Sofia - das Silicon Valley der Frauen
16. Mai 2018Ein Büro haben sie noch nicht - dafür dienen ihnen die Parkbänke in Sofia als Tische und Stühle. Angela Ivanova und Gergana Stancheva haben vor einem Jahr das Start-up Lam'on gegründet. Sie entwickeln eine umweltfreundliche und kompostierbare Laminierung für Papier, das auf Biopolymer basiert. "Unser Produkt wird von den gleichen Maschinen wie für reguläre Laminierfolien verwendet. Der Kunde merkt den Unterschied praktisch nicht. Die derzeit verwendeten Laminierfolien bestehen allerdings aus Polyethylen, was giftig für Umwelt und Mensch ist."
Über 80 Prozent der Start-ups entwickeln Produkte und Dienstleistungen in Bulgarien, die sie auf dem internationalen Markt platzieren. Auch Gergana Stancheva und Angela Ivanova wollen ihr Produkt in Bulgarien produzieren lassen, die Umgebung für Start-ups sei sehr wohlwollend. Doch als Absatzmarkt haben sie zunächst einmal Deutschland vor Augen. "Bulgarien hinkt in puncto Umweltschutz hinterher. Es gibt keine Politik dafür. Die meisten Menschen denken nicht daran, wie sie die Umwelt schützen können. Aber wir merken so langsam ein Umdenken bei den Menschen um uns herum." Zuerst hoffen sie, auf dem deutschen Markt Fuß fassen zu können, bevor sie es auf dem bulgarischen versuchen.
Frauen in Technologieberufen
Wenn man den Statistiken Glauben schenkt, dann stehen die Chancen dafür auch sehr gut: "Durch Frauen geführte Unternehmen erzielen 63 Prozent positivere Ergebnisse, als Unternehmen, die von Männern geführt werden", so die bulgarische EU-Kommissarin für digitale Wirtschaft und Gesellschaft, Mariya Gabriel, im DW-Interview.
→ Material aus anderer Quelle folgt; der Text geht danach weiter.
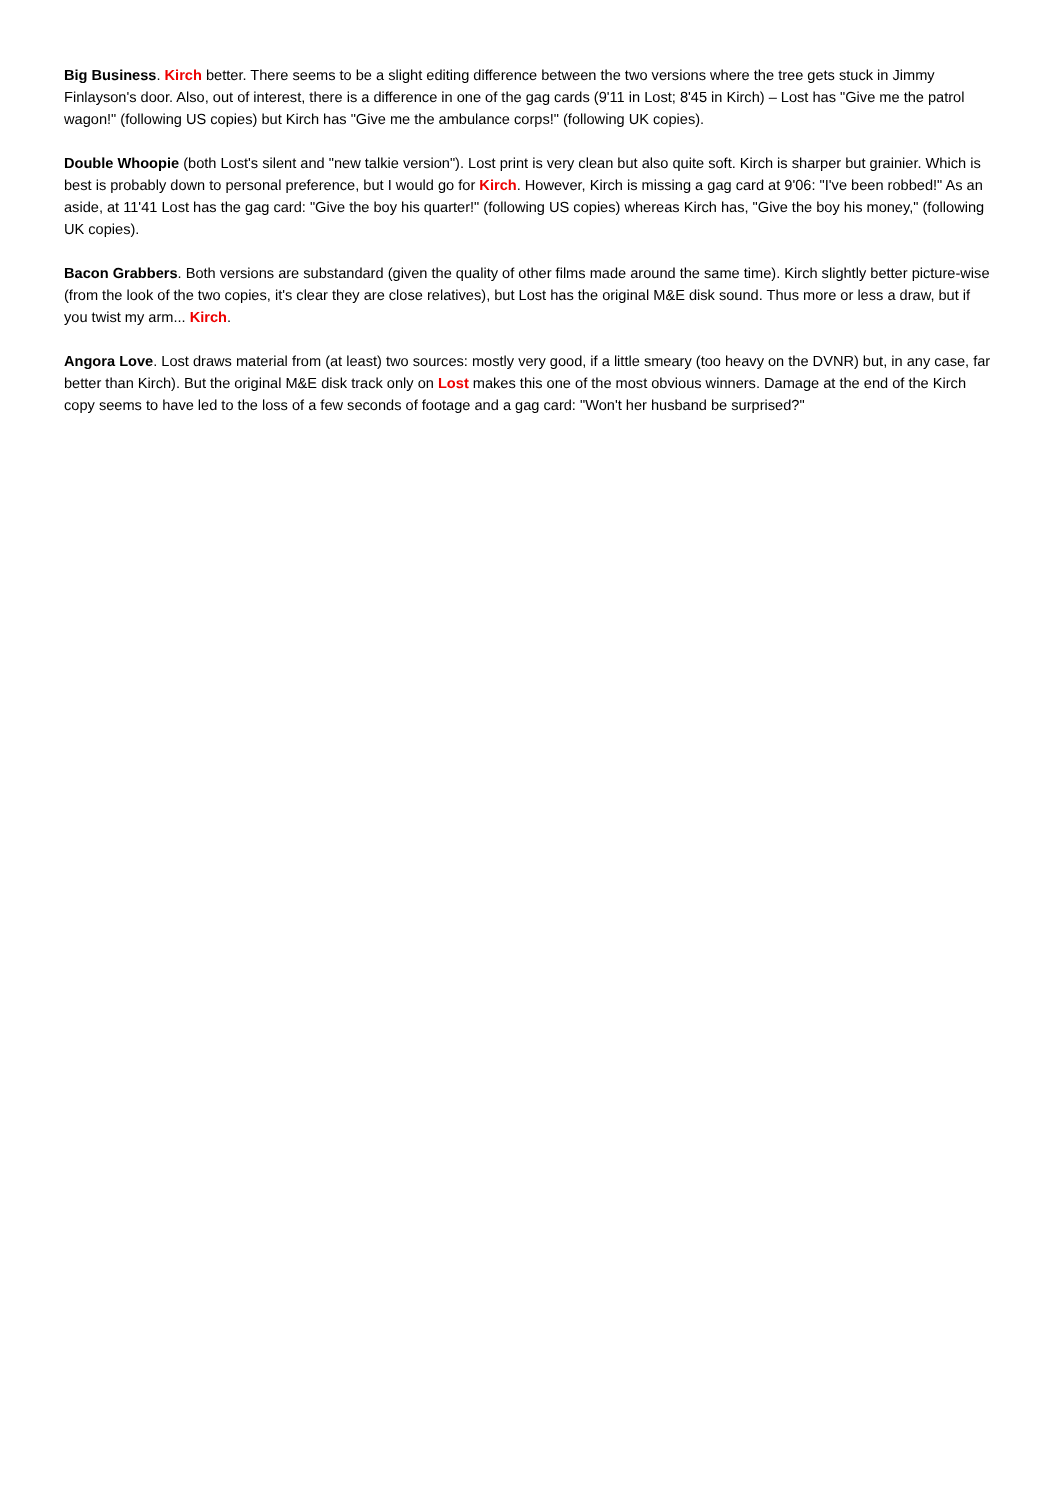Big Business. Kirch better. There seems to be a slight editing difference between the two versions where the tree gets stuck in Jimmy Finlayson's door. Also, out of interest, there is a difference in one of the gag cards (9'11 in Lost; 8'45 in Kirch) – Lost has "Give me the patrol wagon!" (following US copies) but Kirch has "Give me the ambulance corps!" (following UK copies).
Double Whoopie (both Lost's silent and "new talkie version"). Lost print is very clean but also quite soft. Kirch is sharper but grainier. Which is best is probably down to personal preference, but I would go for Kirch. However, Kirch is missing a gag card at 9'06: "I've been robbed!" As an aside, at 11'41 Lost has the gag card: "Give the boy his quarter!" (following US copies) whereas Kirch has, "Give the boy his money," (following UK copies).
Bacon Grabbers. Both versions are substandard (given the quality of other films made around the same time). Kirch slightly better picture-wise (from the look of the two copies, it's clear they are close relatives), but Lost has the original M&E disk sound. Thus more or less a draw, but if you twist my arm... Kirch.
Angora Love. Lost draws material from (at least) two sources: mostly very good, if a little smeary (too heavy on the DVNR) but, in any case, far better than Kirch). But the original M&E disk track only on Lost makes this one of the most obvious winners. Damage at the end of the Kirch copy seems to have led to the loss of a few seconds of footage and a gag card: "Won't her husband be surprised?"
Gabriel will sich aktiv für die Förderung von Mädchen und Frauen in der Technologiebranche einsetzt.
Im Informations- und Kommunikationstechnologiesektor ist Bulgarien in Europa führend, was den Anteil der Frauen angeht. So sind knapp 26,6 Prozent weiblich. Weit vor Deutschland, das einen Frauenanteil von 16,6 Prozent hat. "Der IT-Sektor entwickelte sich in Bulgarien in den 60er Jahren, es gab viele Unternehmen für Elektronik und Software, in denen Frauen und Männer gearbeitet haben", sagt Sasha Bezuhanova, Gründerin des bulgarischen Zentrums "Frauen in der Technologie". Aufgrund dieser Tradition und der Vorbilder für Frauen in Ingenieurberufen und der Wissenschaft, treten in Bulgarien die Mädchen von heute in die Fußstapfen ihrer Mütter. "Das ist einer der Gründe, wieso der Anteil der Frauen in diesen Berufen so hoch ist", so Bezuhanova.
Stereotype brechen
Sie ist seit über 20 Jahren in der IT-Branche in Bulgarien aktiv und Vorbild für viele Frauen. Doch so vorbildlich die Lage in Bulgarien auch sei, sagt sie, "können wir uns nicht auf diesen Ergebnissen ausruhen. In Europa gibt es einen Mangel an 350.000 Ingenieuren, 2020 werden 500.000 Tech-Spezialisten fehlen. Dieses Problem lässt sich am einfachsten und schnellsten lösen, wenn gebildete Frauen aktiv beteiligt werden - wenn sie Hand in Hand mit Männern ohne Vorurteile und abgesteckten Territorien, die leider immer noch existieren, arbeiten."
Anna Radulovski, Mitte 20, spricht auf Konferenzen über Diversität im Technologiesektor, gerade ist sie aus Luxemburg zurückgekommen. "Es gibt Stereotype, die bereits in der Kindheit beginnen - zum Beispiel mit den Spielsachen, die die Kinder bekommen. Die Mädchen kriegen rosa Puppen, die Jungs Lego und Autos." Ohne es zu merken, vererbe man Stereotype, es handele sich dabei um ein sogenannten Priming, das die zukünftige berufliche Richtung vorgibt.
Vor einem Jahr hat sie "Coding Girls" gegründet - und seitdem hat sie viel zu tun. Sie organisiert Workshops rund ums Programmieren. Die Lehrer sind weiblich wie männlich. Genauso wie die Teilnehmer, doch Vorrang haben Mädchen. "Der Andrang ist groß. Als wir den ersten Kurs organisiert haben, haben sich so viele gemeldet, dass wir zwei Kurse daraus machen mussten."